Under an optimistic scenario where humanity quickly reduces global carbon emissions, Briner’s models show that Greenland will lose about 9,700 billion tons of ice this century. But if we continue to burn fossil fuels with abandon, Greenland could lose closer to 21,000 billion tons of ice this century, a melt rate approximately four times higher than the highest model estimates for the past 12,000 years.

That latter scenario, called RPC 8.5, is considered pessimistic from an emissions standpoint, but it is the pathway Greenland is following most closely based on recent ice losses. The RPC 8.5 findings are also consistent with another recent study that concluded Greenland could be ice free in as few as 1,000 years.

Ted Scambos, a glaciologist at the National Snow and Ice Data Center who wasn’t involved with the study, called it “an excellent merging of paleo records, present-day measurements, and modeling that extends the work to future projections.”

“The paper is also an answer to those who dismiss the ongoing effects of climate change with ‘the earth has always changed’—and the answer is, ‘not at this pace’,” Scambos says.

Limitations and next steps

The study’s results come with an important caveat: The authors restricted their models to southwest Greenland because the region has relatively simple physics, with most of the ice melt driven by air temperatures as opposed to ocean warming and the breakup of glaciers that spill into the sea. From there, they extrapolated across Greenland.

The ice losses the researchers concluded from their models closely matched observational data from the last 40 years, lending support to the findings.
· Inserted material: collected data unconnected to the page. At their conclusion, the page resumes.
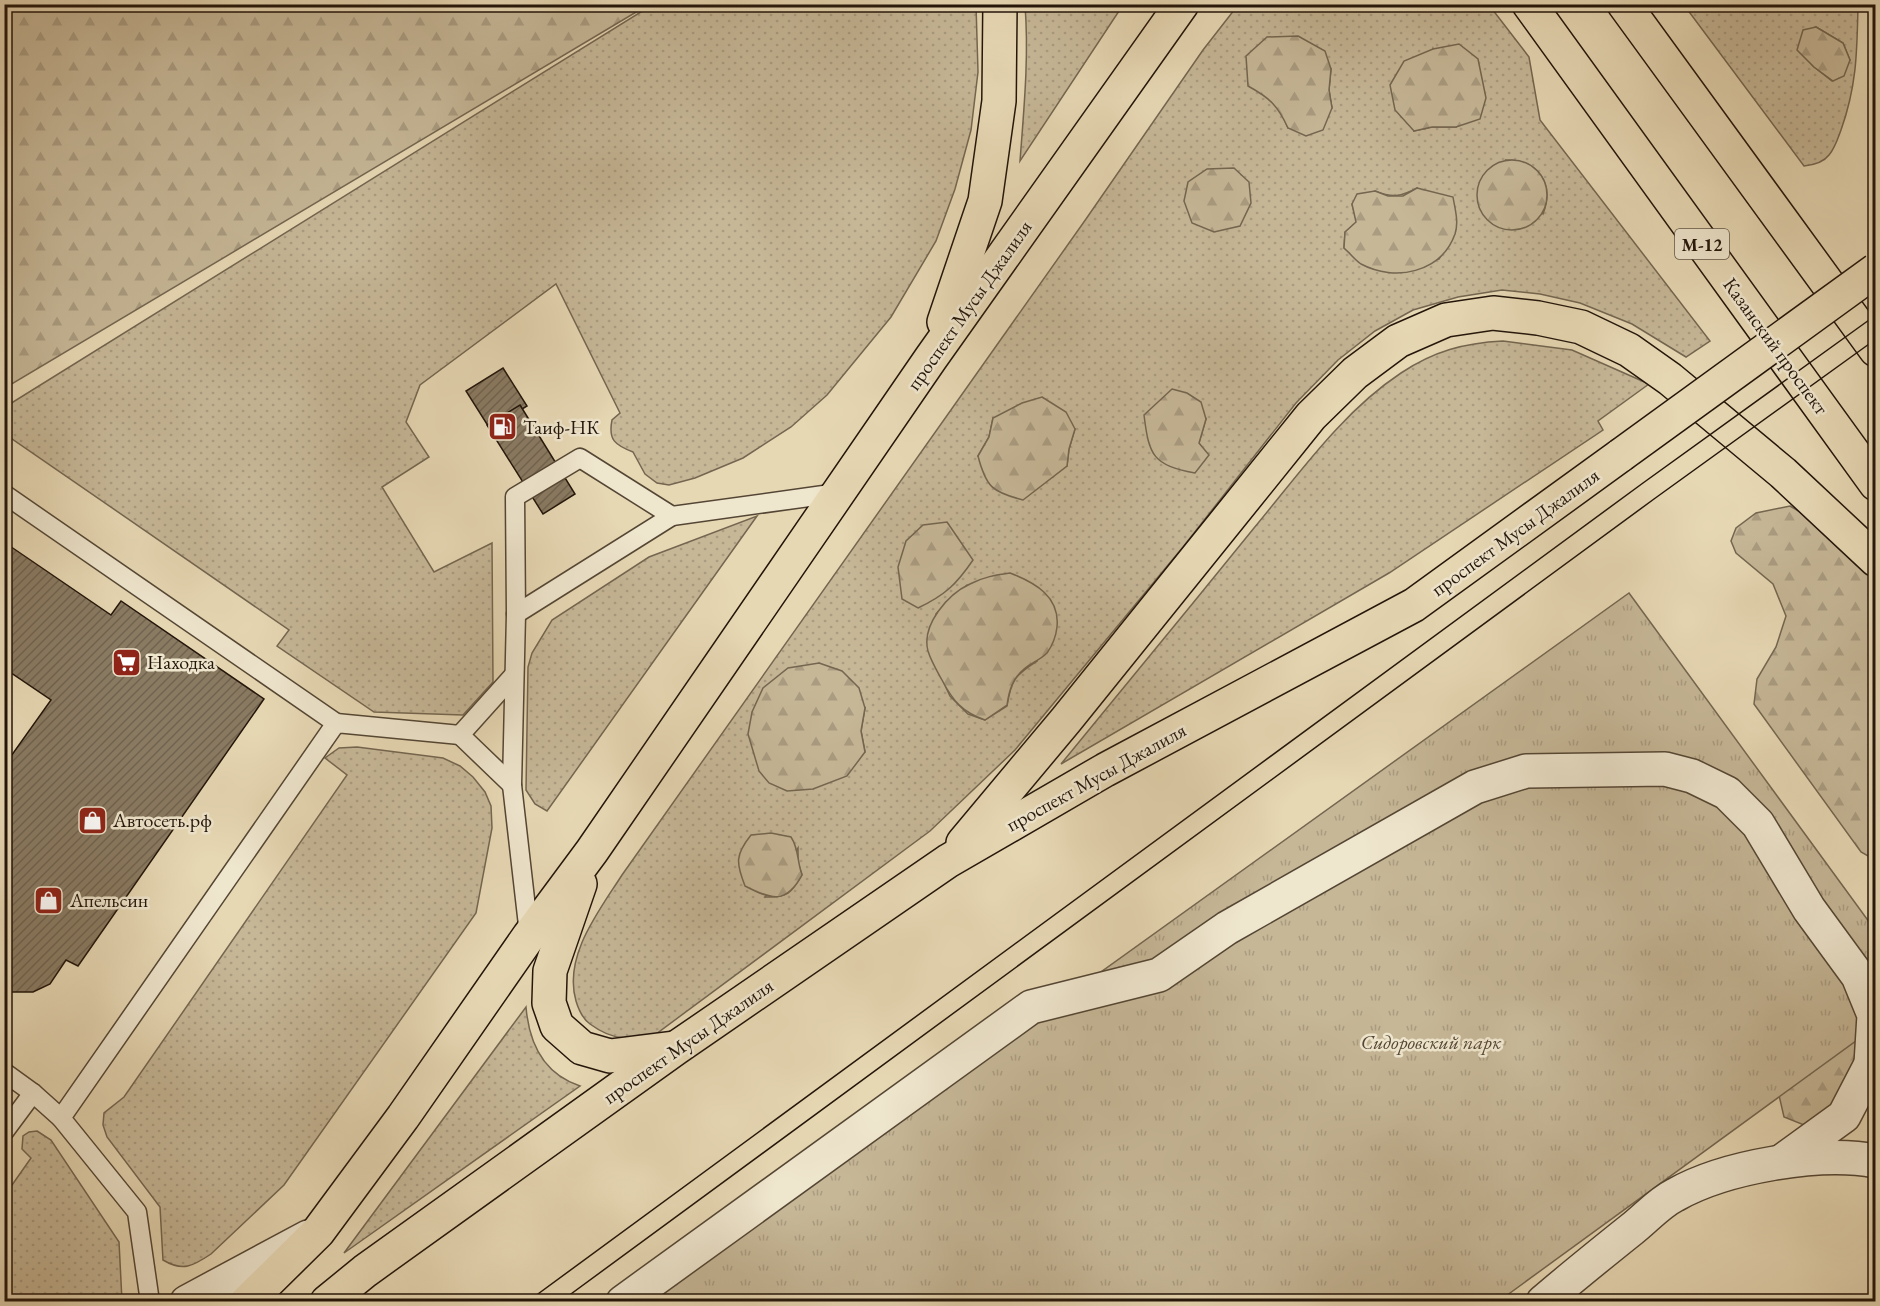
<svg xmlns="http://www.w3.org/2000/svg" width="1880" height="1306" font-family="'EB Garamond',serif">
	<defs>
		<pattern id="grass-dots" width="8" height="8" patternUnits="userSpaceOnUse" patternTransform="scale(1.5)"><rect width="8" height="8" fill="#c6b797"/><path d="M2 2h.1M6 6h.1" fill="none" stroke="#aa9c81" stroke-width="1.8" stroke-linecap="round"/></pattern>
		<pattern id="forest-firs" width="22" height="20" patternUnits="userSpaceOnUse" patternTransform="scale(1.5)"><rect width="22" height="20" fill="#c6b797"/><path d="M5 1l3.5 6h-7zM16 11l3.5 6h-7z" fill="#aa9c81"/></pattern>
		<pattern id="park-tufts" width="24" height="20" patternUnits="userSpaceOnUse" patternTransform="scale(1.5)"><rect width="24" height="20" fill="#c6b797"/><path d="M3 7l-1-3M5 7V3M7 7l1-3M15 17l-1-3M17 17v-4M19 17l1-3" fill="none" stroke="#aa9c81"/></pattern>
		<pattern id="building-hatch" width="6" height="6" patternUnits="userSpaceOnUse" patternTransform="scale(1.5)"><rect width="6" height="6" fill="#897a62"/><path d="M-1 1l2-2M0 6l6-6M5 7l2-2" fill="none" stroke="#70634f"/></pattern>
	</defs>
	<rect width="100%" height="100%" fill="#e7d8b4"/>
	<filter id="stains"><feTurbulence type="fractalNoise" baseFrequency=".00333" numOctaves="4"/><feColorMatrix values="0 0 0 0 .2 0 0 0 0 .09 0 0 0 0 .02 0 0 0 .5 -.17"/></filter>
	<radialGradient id="worn" r=".72"><stop offset=".6" stop-color="#630" stop-opacity="0"/><stop offset="1" stop-color="#630" stop-opacity=".3"/></radialGradient>
	<!-- grass -->
	<g fill="url(#grass-dots)" stroke="#746650" stroke-width="1.5" fill-rule="evenodd">
		<path d="M652 5H976L978 72 971 130 955 189 936 241 891 317 827 395 791 427 743 458 695 478 669 485 657 483 645 474 633 452C615 445 608 440 612 420L620 413 556 284 420 385 406 422 429 457 382 487 434 572 492 543 493 682 463 715 374 712 277 646 289 630 5 434V407Z"/>
		<path d="M1025 5H1123L1020 161C1024 108 1029 57 1025 5Z"/>
		<path d="M1238 5H1489L1529 57 1540 120 1710 341 1686 357 1632 324 1580 303 1540 294 1502 290 1458 297 1413 310 1375 331 1338 360 1296 403 1183 547 1015 750 930 831 656 1034C630 1040 613 1041 590 1024 583 1019 579 1011 576 1001 563 956 599 911 622 875L1086 219 1203 50ZM1433 49 1456 127H1432L1414 131ZM1331 69 1329 90 1332 108 1288 128 1281 112 1267 96ZM1506 160C1538 160 1555 183 1543 214ZM1417 188 1455 233 1439 259 1359 262 1344 248 1345 232 1357 222 1352 204 1375 191C1392 198 1401 197 1417 188ZM993 418 1075 429 1069 449 1067 466 978 456 989 437ZM1206 419 1199 443 1147 438ZM967 585 1037 661C1015 675 1011 680 1007 706L985 720 968 714 950 696 928 649 936 614ZM865 708 861 731 865 752 759 771ZM798 848V862L802 875C792 893 787 898 765 897Z"/>
		<path d="M1684 5H1858C1857 51 1857 85 1841 130 1838 138 1835 148 1829 155 1823 163 1813 165 1804 166ZM1816 27 1843 43 1850 60 1832 81 1814 67 1798 50Z"/>
		<path d="M1503 341 1572 350 1649 384 1598 421 1603 430 1389 573 1061 764C1125 686 1190 607 1254 528 1299 474 1342 412 1401 373 1434 351 1464 343 1503 341Z"/>
		<polygon points="757,516 547,811 535,804 526,790 528,667 532,653 552,620 649,557"/>
		<path d="M357 747 443 758 460 766 473 777 485 792 491 806 492 828 476 913 284 1185 211 1254C193 1266 183 1272 163 1260L160 1207 107 1137 103 1125 104 1113 124 1097 347 775 325 758 339 748Z"/>
		<path d="M526 1007C529 1043 544 1074 580 1086L344 1253Z"/>
		<polygon points="37,1131 51,1140 119,1242 122,1301 5,1301 5,1195 31,1158 22,1149 23,1136 29,1132"/>
	</g>
	<!-- forest -->
	<g fill="url(#forest-firs)" stroke="#746650" stroke-width="1.5">
		<polygon points="5,4 648,4 648,5 5,388"/>
		<polygon points="1816,27 1843,43 1850,60 1844,76 1833,81 1814,67 1797,50 1803,30"/>
		<path d="M1298 36 1325 51 1331 69 1329 90 1332 108 1323 130 1306 136 1288 128C1278 106 1270 98 1248 86L1246 56 1267 37Z"/>
		<polygon points="1459,44 1478,59 1486,98 1480,119 1456,127 1432,127 1414,131 1395,110 1390,85 1404,61 1433,49"/>
		<circle cx="1512" cy="195" r="35"/>
		<polygon points="1234,168 1249,182 1251,203 1240,226 1214,232 1192,223 1184,201 1188,182 1207,169"/>
		<path d="M1417 188 1453 197C1455 209 1459 222 1455 234 1441 273 1395 282 1361 264 1355 260 1350 253 1344 248L1345 232 1356 222 1352 204 1357 194 1375 191 1388 196H1403Z"/>
		<path d="M1172 389 1187 393 1201 402 1206 419 1199 443 1209 455 1195 473C1153 465 1149 456 1144 415Z"/>
		<path d="M1042 397 1066 412 1075 429 1069 449 1067 466 1023 500C992 492 986 487 978 456L989 437 993 418 1022 403Z"/>
		<polygon points="1790,506 1839,535 1875,581 1875,860 1861,852 1754,704 1757,679 1776,647 1786,616 1773,584 1736,553 1731,541 1736,528 1756,513"/>
		<path d="M947 522 973 560C956 585 945 595 918 608L902 599 898 567 906 541 923 525Z"/>
		<path d="M1010 573C1036 583 1060 597 1057 627 1056 636 1052 646 1047 653 1040 660 1031 663 1024 669 1012 679 1009 691 1007 705L985 720C962 712 953 701 942 680 937 671 931 661 928 651 921 625 948 594 970 584 983 577 996 575 1010 573Z"/>
		<polygon points="819,663 842,671 859,688 865,708 861,731 865,752 847,776 813,789 787,791 769,783 759,771 748,734 752,712 763,688 788,668"/>
		<path d="M771 833 791 837C799 849 797 861 802 875 786 904 772 900 745 886 736 863 735 855 751 835Z"/>
		<polygon points="1830,1040 1875,1040 1828,1114 1804,1125 1784,1117 1778,1091"/>
	</g>
	<!-- park -->
	<polygon fill="url(#park-tufts)" stroke="#746650" stroke-width="1.5" points="1629,593 1875,930 1875,1027 1499,1301 641,1302"/>
	<!-- building -->
	<g fill="url(#building-hatch)" stroke="#23150a" stroke-width="1.5">
		<polygon points="503,368 527,406 490,429 466,391"/>
		<polygon points="520,405 575,494 543,514 487,425"/>
		<polygon points="4,542 111,615 121,601 264,699 78,966 66,960 50,984 33,992 11,992 4,988 4,886 10,878 4,874 4,766 51,700 4,668"/>
	</g>
	<g fill="none" stroke-linecap="round" stroke-linejoin="round">
		<defs>
			<g id="service">
				<polyline points="4,494 336,723"/>
				<polyline points="516,614 672,516"/>
				<polyline points="460,735 512,785"/>
				<polyline points="529,934 512,785 516,614 515,497 580,458 672,516 838,493"/>
				<polyline points="4,1072 33,1093 61,1118"/>
				<polyline points="4,1132 33,1093"/>
				<polyline points="150,1302 137,1212 61,1118 336,723 460,735 513,676"/>
			</g>
			<polyline id="minor" points="187,1302 308,1237"/>
			<g id="tertiary">
				<polyline points="1782,1161 1844,1116 1871,1064"/>
				<polyline points="623,1302 1031,1007 1159,975 1227,928 1475,787 1526,771 1665,769 1692,776 1727,793 1758,824 1809,909 1858,976 1874,1015 1871,1064 1876,1082"/>
				<path d="M1543 1302C1572 1277 1602 1253 1632 1229 1646 1218 1659 1203 1675 1195 1724 1167 1820 1150 1876 1161"/>
			</g>
			<g id="primary">
				<polyline points="1529,4 1876,484"/>
				<polyline points="1624,4 1876,350"/>
				<polyline points="944,322 985,201 999,101 1000,4"/>
				<polyline points="963,843 1066,720 1311,416 1355,373 1398,341 1446,320 1493,313 1538,318 1581,327 1629,350 1670,379 1783,473 1876,560"/>
				<polyline points="580,884 550,971 549,1003 557,1026 582,1048 610,1056 674,1048"/>
				<polyline points="247,1302 318,1232 403,1117 529,936 592,851 931,358 1182,4"/>
				<polyline points="327,1302 365,1271 676,1048 948,861 1105,770 1414,605 1621,455"/>
			</g>
		</defs>
		<!-- service casing -->
		<use href="#service" stroke="#544634" stroke-width="21"/>
		<!-- minor casing -->
		<use href="#minor" stroke="#544634" stroke-width="36"/>
		<!-- tertiary casing -->
		<use href="#tertiary" stroke="#544634" stroke-width="36"/>
		<!-- primary casing -->
		<use href="#primary" stroke="#23150a" stroke-width="36"/>
		<!-- service -->
		<use href="#service" stroke="#efe6ce" stroke-width="18"/>
		<!-- minor -->
		<use href="#minor" stroke="#efe6ce" stroke-width="33"/>
		<!-- tertiary -->
		<use href="#tertiary" stroke="#efe6ce" stroke-width="33"/>
		<!-- primary -->
		<use href="#primary" stroke="#e7d8b4" stroke-width="33"/>
		<!-- tram -->
		<g stroke="#23150a" stroke-width="1.5">
			<polyline points="527,1302 1643,483 1876,315"/>
			<polyline points="560,1302 1654,499 1876,339"/>
		</g>
		<defs>
			<polyline id="primary-bridge" points="1621,455 1876,270"/>
		</defs>
		<!-- primary-bridge casing -->
		<use href="#primary-bridge" stroke="#23150a" stroke-width="36" stroke-linecap="butt"/>
		<!-- primary-bridge -->
		<use href="#primary-bridge" stroke="#e7d8b4" stroke-width="33"/>
	</g>
	<!-- icons -->
	<defs>
		<symbol id="fuel-square" viewBox="-11 -11 22 22"><rect x="-9" y="-9" width="18" height="18" rx="4" fill="#8f2418" stroke="#efe6ce"/><path d="M-5.5-6h7V0h2V4h1.3V-2.5L3-4.5l.8-.8L6-3V5H2.5V1h-1V6h-7ZM-4.2-4.7v3.2H.2V-4.7Z" fill="#fff"/></symbol>
		<symbol id="supermarket-square" viewBox="-11 -11 22 22"><rect x="-9" y="-9" width="18" height="18" rx="4" fill="#8f2418" stroke="#efe6ce"/><path d="M-6-5.5h2.5l.6 2H6L4.5 2H-2.5L-4.4-4H-6ZM-1.5 3.2a1.3 1.3 0 1 0 .1 0ZM3 3.2a1.3 1.3 0 1 0 .1 0Z" fill="#fff"/></symbol>
		<symbol id="shop-square" viewBox="-11 -11 22 22"><rect x="-9" y="-9" width="18" height="18" rx="4" fill="#8f2418" stroke="#efe6ce"/><path d="M-5-2.5h2.3a2.7 3.5 0 0 1 5.4 0H5L5.5 6h-11ZM-1.5-2.5h3a1.5 2.3 0 0 0-3 0Z" fill="#fff"/></symbol>
	</defs>
	<g fill-rule="evenodd">
		<use href="#fuel-square" x="486" y="410" width="33" height="33"/>
		<use href="#supermarket-square" x="110" y="646" width="33" height="33"/>
		<use href="#shop-square" x="76" y="804" width="33" height="33"/>
		<use href="#shop-square" x="32" y="884" width="33" height="33"/>
	</g>
	<g text-anchor="middle" dominant-baseline="central" stroke-width="5" stroke-linejoin="round" paint-order="stroke">
		<!-- shield labels -->
		<rect fill="#efe6ce" stroke="#605445" stroke-width="1.5" x="1675" y="229" width="54" height="30" rx="4.5"/>
		<g font-size="18" font-weight="bold" fill="#23150a">
			<text x="1702" y="244">М-12</text>
		</g>
		<!-- street labels -->
		<g font-size="20" fill="#23150a" stroke="#efe6ce">
			<text transform="translate(969 305) rotate(-55)">проспект Мусы Джалиля</text>
			<text transform="translate(1776 346) rotate(54)">Казанский проспект</text>
			<text transform="translate(1515 532) rotate(-36)">проспект Мусы Джалиля</text>
			<text transform="translate(1096 777) rotate(-29)">проспект Мусы Джалиля</text>
			<text transform="translate(688 1041) rotate(-35)">проспект Мусы Джалиля</text>
		</g>
		<!-- poi labels -->
		<g font-size="20" fill="#23150a" stroke="#efe6ce" text-anchor="start">
			<text x="523" y="427">Таиф-НК</text>
			<text x="147" y="662">Находка</text>
			<text x="113" y="820">Автосеть.рф</text>
			<text x="70" y="900">Апельсин</text>
		</g>
		<!-- park labels -->
		<g font-size="20" font-style="italic" fill="#544634" stroke="#efe6ce">
			<text x="1431" y="1042">Сидоровский парк</text>
		</g>
	</g>
	<!-- margin -->
	<rect width="1880" height="1306" fill="none" stroke="#e7d8b4" stroke-width="24"/>
	<rect x="6" y="6" width="1868" height="1294" fill="none" stroke="#23150a" stroke-width="3"/>
	<rect x="12" y="12" width="1856" height="1282" fill="none" stroke="#23150a" stroke-width="1.5"/>
	<rect width="100%" height="100%" filter="url(#stains)"/>
	<rect width="100%" height="100%" fill="url(#worn)"/>
</svg>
Still, as a next step, the team would like to apply their models across all of Greenland and incorporate additional processes that melt and break up ice.

Southwest Greenland is “the region that has showed one of the highest increases in melting in recent years, so it’s a good indicator for how the rest of the ice sheet will likely change overall,” says glaciologist Ruth Mottram of the Danish Meteorological Institute, who wasn’t involved in the paper.

Mottram points out that the authors also used glacial moraines—fields of rocky debris left behind after a glacier retreats—to see how well their models of ice growth and decline matched real-world evidence. “The combination of field and model results helps us to have more confidence in the model results for the past climate and hopefully therefore in the future projections,” she says.

But Ellyn Enderlin, a glaciologist at Boise State University, feels that extrapolating from the southwest to the entire ice sheet is “a bit of a stretch.”

“Although the authors point out that trends in modern mass loss are similar for this region and the ice sheet in its entirety, it is possible that this correlation would not hold over much longer time periods when the ice sheet's geometry was different from present,” Enderlin says.

On a larger ice sheet with more glaciers that run into the sea, Enderlin says, melting “would have been strongly controlled by the instabilities inherent to these systems, which may not follow the same patterns of mass loss modeled here for the southwestern portion of the ice sheet.”

While there’s more work to be done to suss out the finer details of Greenland’s past and its future fate, Scambos says at this point the scientific community has amassed enough evidence to say with confidence that Greenland—like Earth’s climate at large—will be dramatically altered unless humanity changes course.

“We have found a gas pedal and we have put a brick on it in terms of climate,” Scambos says. “And it’s not going to stop until we change.”